Super cool crystallization ponds
Crystallization ponds are a case in point. Historically, these pond systems offered a relatively low-cost solution to the recovery of potash, lithium, and other valuable minerals from brines. They’re ideally suited to areas where land is available and the climatic conditions for the operating site are favorable—low ambient temperatures, little precipitation, and/or a high potential for natural evaporation.
The vast majority of these older pond operations were constructed in a different era, 30 or 40 years ago. Back then, we didn’t have the computational tools and know-how that’s available today to optimize the design. Some of these installations were created using the same approach that was used for tailings or storm water recovery ponds. They didn’t consider the physical attributes and geometry of a system, and how that could be configured to maximize pond utilization, production, and recovery.

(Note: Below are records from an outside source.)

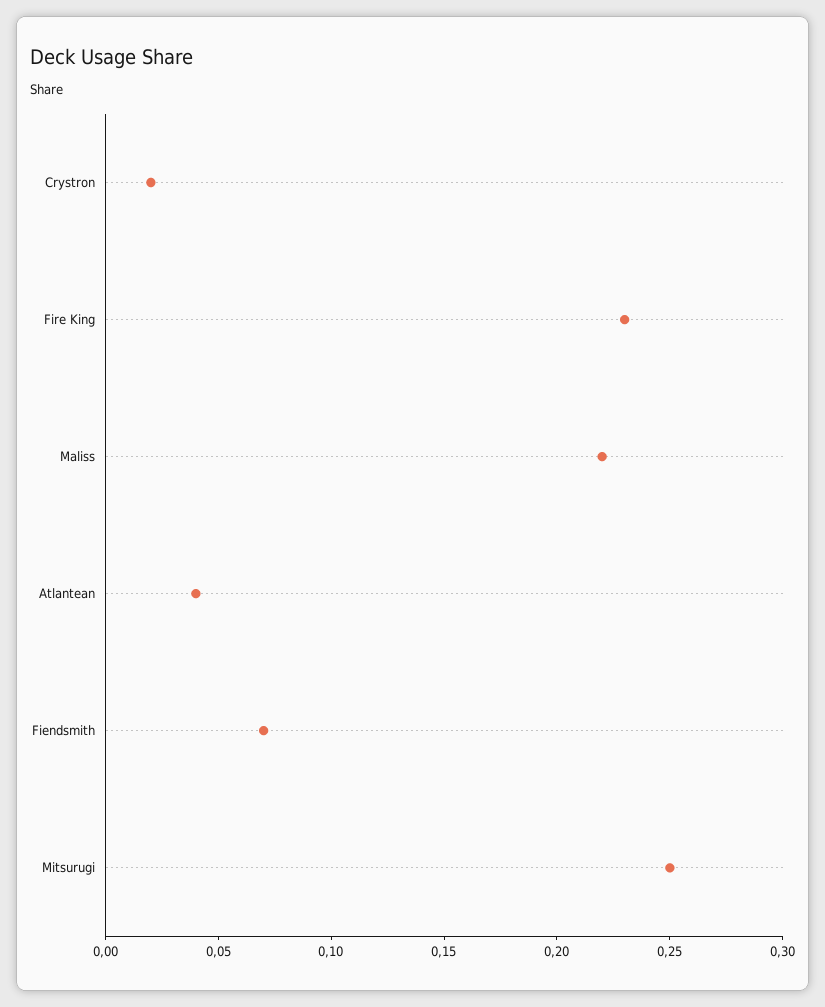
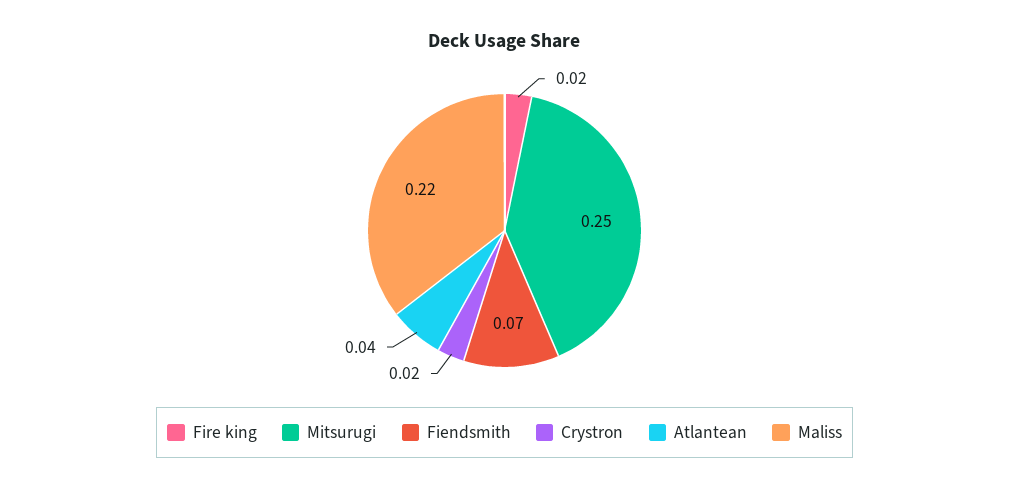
Fire King: 0.23 -> 0.02

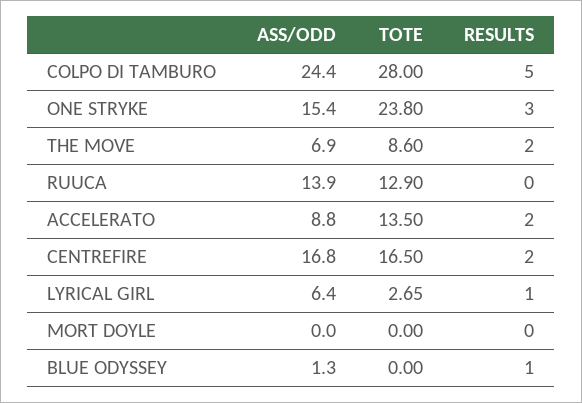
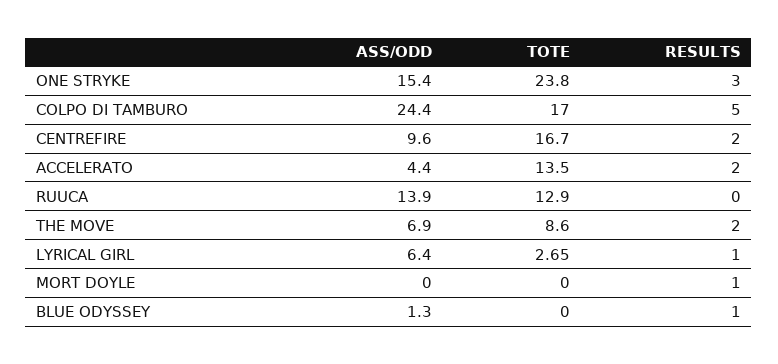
TOTE, COLPO DI TAMBURO: 28 -> 17
ASS/ODD, ACCELERATO: 8.8 -> 4.4
ASS/ODD, CENTREFIRE: 16.8 -> 9.6
TOTE, CENTREFIRE: 16.5 -> 16.7
RESULTS, MORT DOYLE: 0 -> 1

When we went looking to design new crystallization ponds we had two choices. Maintain the status quo and mimic what had been used in the past. Or, go back to the drawing board to find a smarter, more economical way of doing it.
We chose the latter.
We began by delving into the chemistry, heat, mass-transfer phenomena, and meteorological effects. We moved on to modeling the thermal-hydraulic characteristics of traditional pond systems, and that’s when the light bulb came on. We found that by optimizing the pond configuration, bathymetry, and other geometric parameters, we could significantly increase the pond’s productivity for a given feed flow. We validated our models through an extensive work program at an operational solution mine with cooling-crystallization-pond systems one for which a patent was filed and recently granted.

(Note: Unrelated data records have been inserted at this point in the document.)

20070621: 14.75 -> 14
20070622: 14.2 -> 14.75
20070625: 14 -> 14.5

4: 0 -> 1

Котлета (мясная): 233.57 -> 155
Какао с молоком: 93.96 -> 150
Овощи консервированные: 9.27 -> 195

The technology developed has tremendous implications for commercial use. One of the largest opportunities we see is in the potash space. It could be a game changer for some solution mining projects or flooded conventional mines in cold climates like Saskatchewan, Russia, and western China.
In potash-solution mining, a heated solvent is typically injected into the deposit. It dissolves the potash-bearing minerals and produces a rich brine that is pumped to the surface for processing. Then, a circuit of mechanical evaporators and crystallizers is used to remove the impurities from the solution-mined brine and produce the potash product.
Crystallization ponds are usually used in parallel with this process, or as an additional stage to naturally cool the brine and facilitate the precipitation of potash from its impurities at a lower cost. With our patented design, we can enhance the heat transfer within a smaller footprint compared to conventional pond designs. Overall, that translates into increased production, better operating efficiency, and a higher revenue potential for existing pond operations. A leaner pond design is also less expensive to set up and operate—something that’s especially attractive to new developers trying to gain a foothold in the potash market.
But the design isn't limited to potash. It can be applied to a wide array of mineral salts and commodities, like lithium and phosphate. It can even be used to recover valuable minerals from plant-waste bleed streams and serve as a heat sink for industrial cooling processes.
Leaner, more efficient, cost-effective mineral recovery. Smaller environmental footprints. And a boost for both existing players and new entrants to the industry. When you’re willing to look for a better way to do something, you just might find it. Sometimes, in spades.